Matthew O’Dowd, in charge of business development at New York City’s On Tour Advertising L.L.C., a cross-promotion and mobile marketing company for bands, correlates productivity with revenue generation, which ultimately leads to profitability. To meet the needs of one client, his organization teamed with TheLuxurySpot.com Inc., and generated $200,000. Is this an alliance between two companies or a strong workplace partnership between two of their people?

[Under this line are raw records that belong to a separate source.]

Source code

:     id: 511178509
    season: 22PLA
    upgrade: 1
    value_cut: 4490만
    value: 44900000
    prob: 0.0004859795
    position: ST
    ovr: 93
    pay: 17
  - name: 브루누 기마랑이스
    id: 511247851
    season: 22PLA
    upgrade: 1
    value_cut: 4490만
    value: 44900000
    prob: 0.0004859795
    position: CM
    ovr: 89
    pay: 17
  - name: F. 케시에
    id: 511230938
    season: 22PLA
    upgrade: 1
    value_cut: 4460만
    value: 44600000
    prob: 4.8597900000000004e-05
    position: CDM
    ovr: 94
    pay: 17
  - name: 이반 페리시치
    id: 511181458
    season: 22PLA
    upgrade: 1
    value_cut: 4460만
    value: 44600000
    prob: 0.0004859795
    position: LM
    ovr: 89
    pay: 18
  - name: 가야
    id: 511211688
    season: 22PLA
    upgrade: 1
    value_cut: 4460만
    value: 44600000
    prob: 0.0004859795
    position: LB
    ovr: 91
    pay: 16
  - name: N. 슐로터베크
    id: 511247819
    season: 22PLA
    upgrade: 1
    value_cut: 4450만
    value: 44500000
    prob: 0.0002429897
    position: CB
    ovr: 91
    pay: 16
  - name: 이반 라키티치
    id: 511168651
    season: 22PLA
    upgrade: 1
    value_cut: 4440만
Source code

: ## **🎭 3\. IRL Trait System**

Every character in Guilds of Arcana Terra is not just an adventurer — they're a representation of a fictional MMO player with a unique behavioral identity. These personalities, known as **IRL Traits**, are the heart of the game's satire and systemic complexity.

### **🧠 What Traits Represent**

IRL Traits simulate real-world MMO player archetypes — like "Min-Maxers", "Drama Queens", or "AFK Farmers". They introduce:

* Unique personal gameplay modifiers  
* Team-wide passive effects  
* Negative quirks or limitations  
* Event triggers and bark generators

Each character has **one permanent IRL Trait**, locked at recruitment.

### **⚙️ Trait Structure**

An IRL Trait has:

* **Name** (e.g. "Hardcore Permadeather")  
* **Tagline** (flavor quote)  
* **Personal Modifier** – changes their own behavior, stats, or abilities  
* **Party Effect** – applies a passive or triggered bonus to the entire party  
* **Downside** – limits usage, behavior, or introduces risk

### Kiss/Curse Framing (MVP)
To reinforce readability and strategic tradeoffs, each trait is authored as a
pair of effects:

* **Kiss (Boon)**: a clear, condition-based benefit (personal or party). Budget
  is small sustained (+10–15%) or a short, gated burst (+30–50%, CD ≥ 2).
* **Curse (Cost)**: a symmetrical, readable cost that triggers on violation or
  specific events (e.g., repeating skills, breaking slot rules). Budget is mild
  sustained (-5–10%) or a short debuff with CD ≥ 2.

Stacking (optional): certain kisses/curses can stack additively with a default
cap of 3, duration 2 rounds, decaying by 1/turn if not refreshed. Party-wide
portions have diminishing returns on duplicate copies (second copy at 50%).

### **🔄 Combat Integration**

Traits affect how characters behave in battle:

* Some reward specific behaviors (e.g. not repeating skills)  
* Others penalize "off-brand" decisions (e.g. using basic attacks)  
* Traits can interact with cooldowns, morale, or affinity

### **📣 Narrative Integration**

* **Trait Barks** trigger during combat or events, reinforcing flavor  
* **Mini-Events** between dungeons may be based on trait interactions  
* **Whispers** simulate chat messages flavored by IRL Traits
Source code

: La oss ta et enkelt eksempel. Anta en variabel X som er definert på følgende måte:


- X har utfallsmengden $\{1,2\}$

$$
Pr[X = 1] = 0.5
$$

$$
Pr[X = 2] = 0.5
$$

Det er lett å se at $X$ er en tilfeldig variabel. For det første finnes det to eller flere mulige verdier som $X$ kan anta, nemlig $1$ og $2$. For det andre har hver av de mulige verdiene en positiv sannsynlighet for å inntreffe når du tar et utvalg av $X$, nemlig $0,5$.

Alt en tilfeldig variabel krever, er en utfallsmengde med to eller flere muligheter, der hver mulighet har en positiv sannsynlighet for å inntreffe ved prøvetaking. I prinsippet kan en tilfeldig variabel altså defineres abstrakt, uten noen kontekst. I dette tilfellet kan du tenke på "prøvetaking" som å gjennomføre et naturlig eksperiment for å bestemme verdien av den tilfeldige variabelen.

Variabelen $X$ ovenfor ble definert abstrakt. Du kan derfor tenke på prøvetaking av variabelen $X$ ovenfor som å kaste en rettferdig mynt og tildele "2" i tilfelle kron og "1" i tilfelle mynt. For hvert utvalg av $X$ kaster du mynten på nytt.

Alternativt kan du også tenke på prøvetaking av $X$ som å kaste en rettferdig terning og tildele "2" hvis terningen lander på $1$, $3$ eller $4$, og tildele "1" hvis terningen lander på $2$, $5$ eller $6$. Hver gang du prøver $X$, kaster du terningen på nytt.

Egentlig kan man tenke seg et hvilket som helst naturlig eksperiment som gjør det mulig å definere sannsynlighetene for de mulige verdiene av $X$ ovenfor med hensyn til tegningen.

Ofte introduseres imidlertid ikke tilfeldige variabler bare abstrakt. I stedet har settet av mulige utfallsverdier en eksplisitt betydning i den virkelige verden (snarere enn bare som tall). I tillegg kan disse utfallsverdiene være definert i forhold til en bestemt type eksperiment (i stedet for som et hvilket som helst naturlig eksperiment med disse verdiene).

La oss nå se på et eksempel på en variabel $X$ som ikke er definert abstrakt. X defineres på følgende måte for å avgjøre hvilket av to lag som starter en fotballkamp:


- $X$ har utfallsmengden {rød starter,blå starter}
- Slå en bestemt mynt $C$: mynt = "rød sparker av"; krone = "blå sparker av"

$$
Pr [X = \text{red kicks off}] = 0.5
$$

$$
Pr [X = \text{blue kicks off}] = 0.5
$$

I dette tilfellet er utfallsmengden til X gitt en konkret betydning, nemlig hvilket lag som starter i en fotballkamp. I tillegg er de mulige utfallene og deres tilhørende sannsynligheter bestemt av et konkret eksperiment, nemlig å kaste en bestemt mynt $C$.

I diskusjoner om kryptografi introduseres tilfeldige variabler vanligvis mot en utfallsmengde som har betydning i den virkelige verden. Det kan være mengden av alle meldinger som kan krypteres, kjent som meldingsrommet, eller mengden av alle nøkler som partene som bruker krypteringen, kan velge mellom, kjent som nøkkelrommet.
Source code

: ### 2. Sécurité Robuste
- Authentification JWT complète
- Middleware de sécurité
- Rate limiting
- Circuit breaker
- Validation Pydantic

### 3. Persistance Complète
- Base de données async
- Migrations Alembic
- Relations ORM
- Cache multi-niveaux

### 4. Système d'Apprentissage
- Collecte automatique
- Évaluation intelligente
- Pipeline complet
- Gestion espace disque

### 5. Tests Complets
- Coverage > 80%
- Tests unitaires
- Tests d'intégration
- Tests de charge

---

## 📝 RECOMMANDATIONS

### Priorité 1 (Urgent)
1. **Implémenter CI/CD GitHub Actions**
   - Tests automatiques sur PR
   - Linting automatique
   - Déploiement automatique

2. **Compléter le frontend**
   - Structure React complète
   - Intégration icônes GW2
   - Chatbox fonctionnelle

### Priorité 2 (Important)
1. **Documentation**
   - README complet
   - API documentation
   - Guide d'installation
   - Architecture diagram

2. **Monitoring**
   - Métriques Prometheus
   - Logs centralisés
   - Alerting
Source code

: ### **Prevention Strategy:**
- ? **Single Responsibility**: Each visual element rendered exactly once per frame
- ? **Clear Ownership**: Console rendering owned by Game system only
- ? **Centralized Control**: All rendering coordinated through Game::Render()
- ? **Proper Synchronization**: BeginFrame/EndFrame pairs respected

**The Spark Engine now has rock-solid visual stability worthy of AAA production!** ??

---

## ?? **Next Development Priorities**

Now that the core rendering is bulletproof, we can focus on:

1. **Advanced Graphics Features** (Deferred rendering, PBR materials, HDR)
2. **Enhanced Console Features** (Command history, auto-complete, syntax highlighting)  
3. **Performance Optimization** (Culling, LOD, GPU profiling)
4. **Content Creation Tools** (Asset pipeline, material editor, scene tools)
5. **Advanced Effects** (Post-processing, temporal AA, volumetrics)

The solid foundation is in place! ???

Trust is essential in collaborative partnerships, according to “Power of 2.” O’Dowd enjoys his trust with Bryce Gruber, founder and CEO of TheLuxurySpot.com. The partnership that grew out of a cordial business alliance is real, with no formal agreement:

“It’s just two friends and colleagues who can help each other out when the right opportunities come up,” O’Dowd observes. “We have an honest and personal relationship that is great for both. We openly discuss strategies, share leads and ideas and refer each other business even outside of our collaborative projects. We're not competing; so there is never any conflict over clients or other alliances. We even hang out socially, and I've attended many of her events for no other reason than to be supportive and have a great time.”

Still, O’Dowd, unlike authors Wagner and Muller, finds “trust in working relationships a luxury, not a necessity. It's a rare pleasure to work with someone who can be trusted completely. Partnering with people who can't be completely trusted is an inevitable fact of business.”